Wednesday, April 21, 2010

Essay on Population

Essay on Population

A population can be defined as "a group of individuals of the same species inhabiting an area" (Enger & Smith, 2002). Populations generally have certain defining characteristics that distinguish them from other populations. Theses include “natality (birthrate), mortality (death rate), sex ratio, age distribution, growth rates, density, and spatial distribution” (Enger & Smith, 2002). The population of Newfoundland is, in this way, no different from any other. It has experienced many trends in population over the years, each trend having major societal impacts on the province.

In 1992 and 1993, the population of Newfoundland reached a record 580,200 people (Government of Newfoundland and Labrador, 2002). Since then, the population has continually declined. On March 12, 2002 Statistics Canada released the 2001 Census Counts which indicated that since 1996 the population of the province has declined by 7.0% (Government of Newfoundland and Labrador, 2002). Nevertheless, population losses have become much smaller over the last three years corresponding to a stronger growth period in the provincial economy. The amount of out-migration, a major component of population change, has gone down in pervious years. This decrease is due to strong employment gains, wage growth and a general increase in consumer and business confidence. While these factors have caused out-migration to diminish, net losses are expected to continue in the near future (Government of Newfoundland and Labrador, 2002).



Another major trend that is seen here in Newfoundland is a loss of natural population increase. Natural increase, the excess of births over deaths, was only around 150 persons in 2001, the lowest natural population increase since Confederation. If this trend continues, it is believed that the province will soon see natural population losses. With low fertility rates, the number of children born per woman per lifetime, the number of births in the future will drop leaving the province with an aging population that will have increased death rates (Collins, 2002).

If these two trends are combined (decreased number of births and more deaths) it is easy to see that the average age of the population will continue to rise. As stated in the text book, if the majority of the population is post reproductive, the population will decline (Enger & Smith, 2002). This increase in age will be more apparent in the rural communities than in the urban communities of the province due to the smaller populations. As a result, the province’s population is expected to become more urban.

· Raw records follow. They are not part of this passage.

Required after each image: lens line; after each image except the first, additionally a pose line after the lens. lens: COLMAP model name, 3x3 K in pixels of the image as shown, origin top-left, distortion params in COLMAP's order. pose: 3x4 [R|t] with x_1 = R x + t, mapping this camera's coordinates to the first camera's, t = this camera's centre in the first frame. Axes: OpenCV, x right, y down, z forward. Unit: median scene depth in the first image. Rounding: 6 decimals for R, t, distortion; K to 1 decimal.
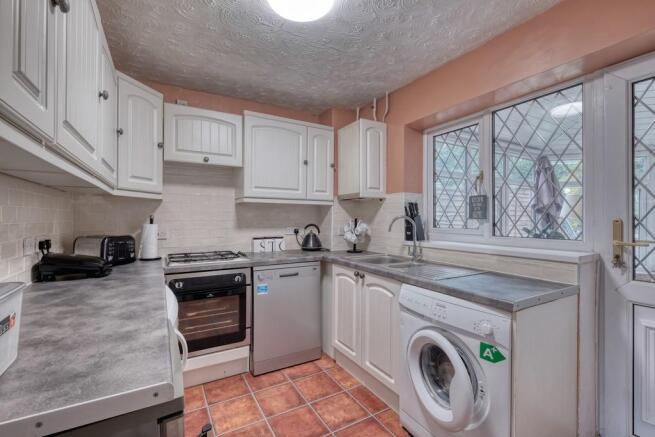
lens RADIAL K [[281.1, 0, 323.0], [0, 281.1, 218.8], [0, 0, 1]] dist [-0.001378, -0.000084]
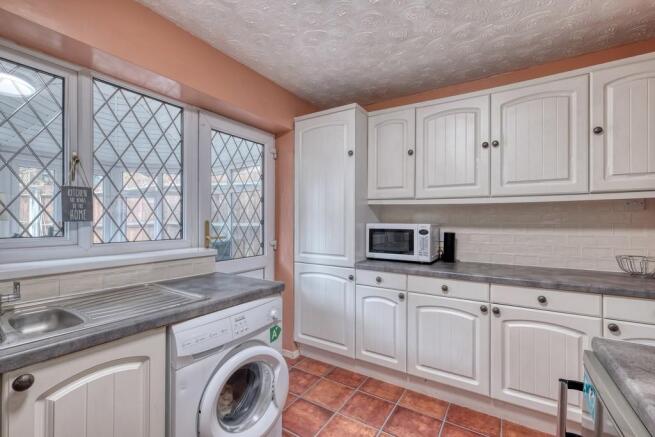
lens RADIAL K [[281.1, 0, 323.6], [0, 281.1, 218.2], [0, 0, 1]] dist [-0.001378, -0.000084]
pose [[-0.452752, 0.011851, 0.891558, -0.446302], [0.002780, 0.999926, -0.011880, 0.003752], [-0.891632, -0.002901, -0.452752, 1.061704]]
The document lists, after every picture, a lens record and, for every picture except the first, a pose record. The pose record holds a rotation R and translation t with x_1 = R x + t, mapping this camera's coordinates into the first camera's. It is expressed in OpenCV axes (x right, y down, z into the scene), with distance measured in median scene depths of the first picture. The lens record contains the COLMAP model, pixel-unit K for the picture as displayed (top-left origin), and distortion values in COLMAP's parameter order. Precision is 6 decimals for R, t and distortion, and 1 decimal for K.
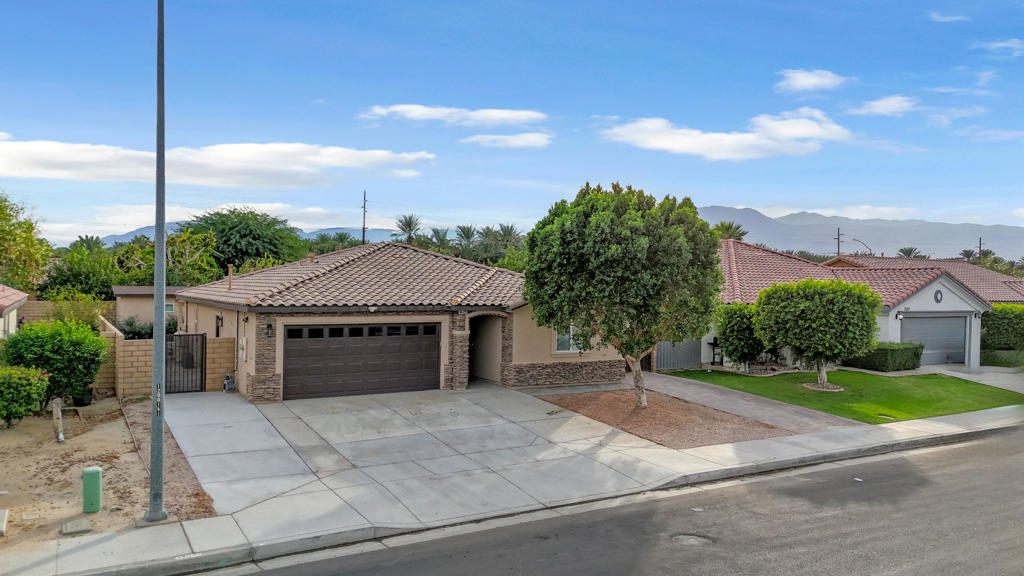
lens RADIAL K [[750.4, 0, 513.7], [0, 750.4, 285.7], [0, 0, 1]] dist [0.080753, -0.079134]
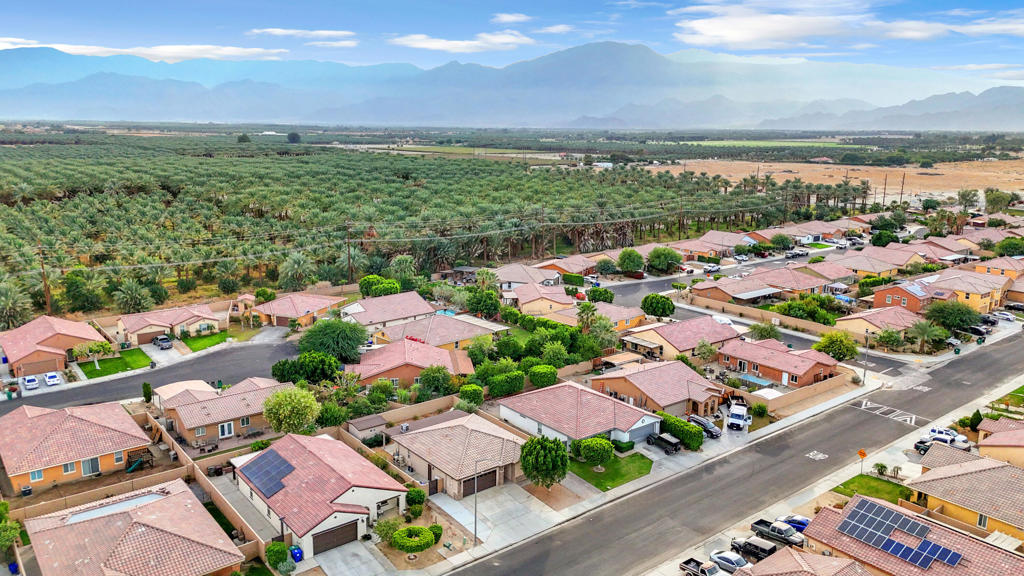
lens RADIAL K [[750.4, 0, 513.7], [0, 750.4, 285.7], [0, 0, 1]] dist [0.080753, -0.079134]
pose [[0.989528, -0.028802, 0.141438, -0.577426], [-0.001571, 0.977682, 0.210086, -1.827641], [-0.144332, -0.208109, 0.967398, -2.741366]]
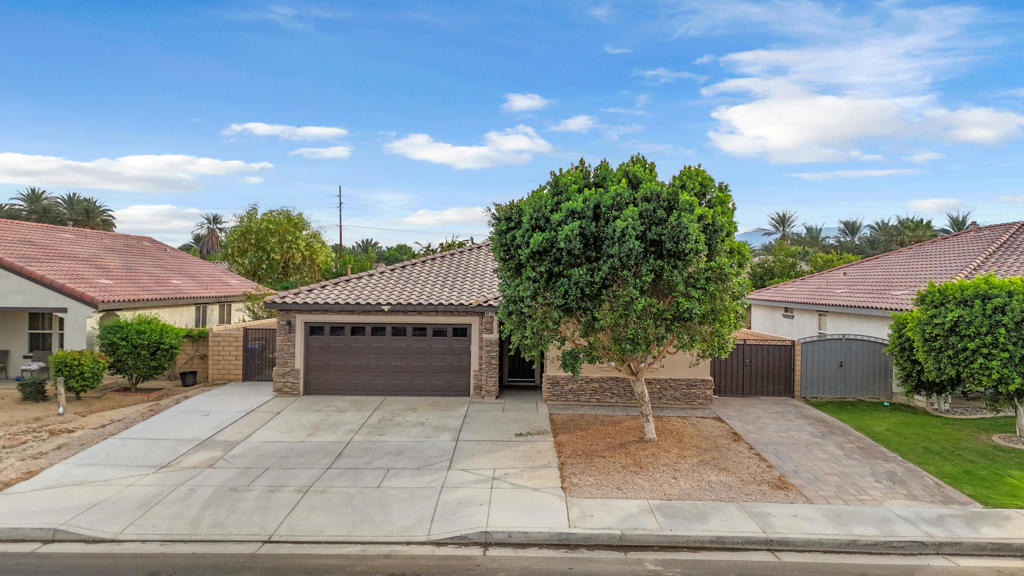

If the province’s population becomes more urban it is easy to see that there will also be a shift in the need for both private and public services. An example of this sort of shift in need would be that the demand for recreational or educational services would decrease while the demand for health services would increase in the rural areas (Government of Newfoundland and Labrador, 2002). With an increased trend in the province’s population age towards a post reproductive category, a reduction in the labour supply could come about in the future.

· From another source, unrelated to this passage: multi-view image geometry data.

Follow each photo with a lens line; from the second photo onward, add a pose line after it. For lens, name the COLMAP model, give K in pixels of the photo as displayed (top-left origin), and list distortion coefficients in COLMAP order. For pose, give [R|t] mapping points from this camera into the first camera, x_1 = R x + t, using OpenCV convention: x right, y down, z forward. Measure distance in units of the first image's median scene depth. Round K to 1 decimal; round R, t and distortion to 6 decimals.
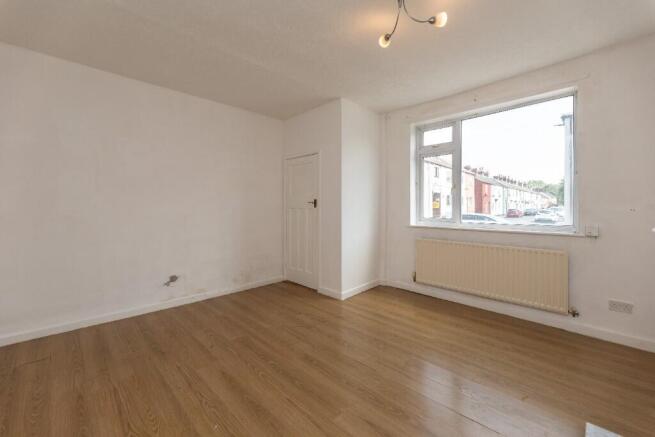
lens RADIAL K [[266.2, 0, 329.2], [0, 266.2, 208.0], [0, 0, 1]] dist [-0.001477, -0.000190]
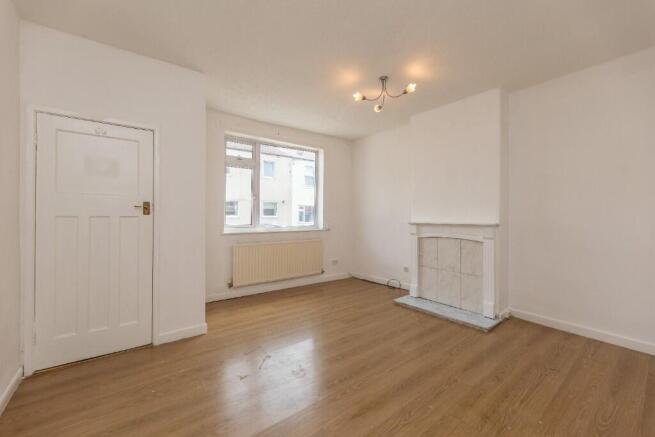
lens RADIAL K [[264.4, 0, 326.2], [0, 264.4, 213.5], [0, 0, 1]] dist [-0.000863, -0.000201]
pose [[0.136489, 0.005841, 0.990624, -0.809923], [0.001286, 0.999981, -0.006073, -0.000560], [-0.990641, 0.002103, 0.136479, 0.646058]]
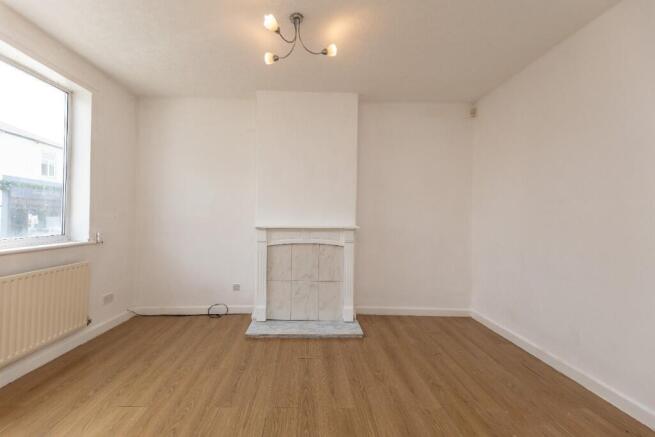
lens RADIAL K [[276.0, 0, 307.1], [0, 276.0, 217.6], [0, 0, 1]] dist [0.001473, 0.000035]
pose [[-0.701533, -0.006274, 0.712610, -0.347081], [-0.008346, 0.999965, 0.000589, -0.002141], [-0.712588, -0.005534, -0.701560, 1.022224]]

In 2001 the population of people ages 15 – 44 (Enger & Smith, 2002), as know as the persons that have the potential to enter the labour force, out-numbered the potential retirees.

But when looking at the current population trends for the province of Newfoundland, it is predicted that the potential retirees will out-number those that can enter the work force. This is good in some aspects because it will lower the unemployment rates, increase incomes and possibly decrease the out-migration and boost in-migration as the chances of gaining employment in this province are amplified.

In recent years employers have noticed and are paying more attention to these trends. Many are making plans now and executing human resources strategies in preparation for future changes. Some companies such as the Iron Ore Company of Canada (IOCC) at Labrador City and industry associations such as the Alliance of Manufacturers and Exporters recognize the cumulative impacts of these factors and are implementing successor planning, mentorship programs and other recruitment actions (Government of Newfoundland and Labrador, 2002). For example, up to 50% of the Iron Ore Company of Canada’s workforce is eligible for retirement by 2004. In addressing this issue, IOCC is recruiting and training new workers to fill these vacant positions. In partnership with the College of the North Atlantic and its member unions, the company began a new apprentice training program in 1999 which combines in-class training with on the job experience. This program, named Mining and Mineral Processing Technology, is seen as an innovative and meaningful way to prepare for demographic change and to train the mining employee of the future (Government of Newfoundland and Labrador, 2002).

In conclusion, Newfoundland is facing a decline in population. The population is also becoming more centered in urban areas than in the past and is becoming an increasingly aging population. These factors have serious effects on the future work force and also place more burden on the health care system. By becoming aware of these trends now, measures can be taken to ensure the well-being of our population in the years to come as well as in future populations of this province.